Recent History – 2001
Feb. 27, 2001
By Mark Nielsen, Daily News Staff
South Peace Secondary School (SPSS) will be home to two new post-secondary vocational programs starting in the next school year.
Auto collision and repair will focus on the procedures it takes to repair modern automobiles and trucks, and power equipment mechanics will teach students how to fix all terrain vehicles, snowmobiles and personal water-craft.
Both the programs will be run in partnership with the British Columbia Institute of Technology (BCIT) and will be in addition to the auto service technician program that has been taught at the school for about five years.
Work is about to begin on a 9,900 square-foot building on SPSS property that will house the auto collision and repair and the auto service and technician programs. The power equipment mechanics program will be taught in the area formerly reserved at SPSS for the auto service technician program.
Sam Barber, the school district’s director of operations, confirmed the power mechanics program during a school board meeting last week. Auto collision and repair had been confirmed a few months ago.
While the school district supplies the space, BCIT will supply the equipment and the instructor. Students who complete the programs will earn credit towards first-year post-secondary vocational program. “These are very top-end programs,” Barber said. “These are not run-of-the-mill shop programs.”

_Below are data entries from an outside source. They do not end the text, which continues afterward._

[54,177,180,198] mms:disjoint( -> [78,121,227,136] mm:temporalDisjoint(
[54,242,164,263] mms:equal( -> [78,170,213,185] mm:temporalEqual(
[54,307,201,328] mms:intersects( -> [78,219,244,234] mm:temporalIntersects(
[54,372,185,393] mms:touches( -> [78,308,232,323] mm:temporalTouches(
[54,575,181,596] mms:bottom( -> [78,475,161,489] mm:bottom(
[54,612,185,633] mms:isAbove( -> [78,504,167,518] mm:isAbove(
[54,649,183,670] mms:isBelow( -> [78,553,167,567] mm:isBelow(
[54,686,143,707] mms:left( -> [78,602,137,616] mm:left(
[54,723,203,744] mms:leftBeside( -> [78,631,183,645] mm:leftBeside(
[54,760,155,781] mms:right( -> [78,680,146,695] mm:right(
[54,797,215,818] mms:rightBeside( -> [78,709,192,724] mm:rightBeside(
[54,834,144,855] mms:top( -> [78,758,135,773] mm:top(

Barber also aired a bussing plan that would allow students from Tumbler Ridge and Chetwynd to participate starting in February of the next school year. “We’ve got the busses there,” Barber said. “It’s just a matter of adding a few more kilometres to make sure they mesh.”
Gary Remenyk, the local BCIT chief instructor, said students are eligible to enter the program in their grade 11 year, provided they meet requirements. The second term of the BCIT program would begin at the start of their grade 12 years.
The students would spend all day, every day for a semester taking the program, and then concentrate on their high school courses in the next semester.
A maximum of 16 students can be enrolled in each program, and Remenyk said local people will be given preference in the search for instructors. “The goal is to hire local people providing they meet the requirements,” he said.
Those who pass are guaranteed a seat at BCIT, but Remenyk said that other post-secondary institutes, like the Northern Alberta Institute of Technology also accept the students.
BCIT teaches a power equipment mechanics program in Kelowna, according to Barber, who noted that SPSS is home to the only BCIT facility in northern British Columbia.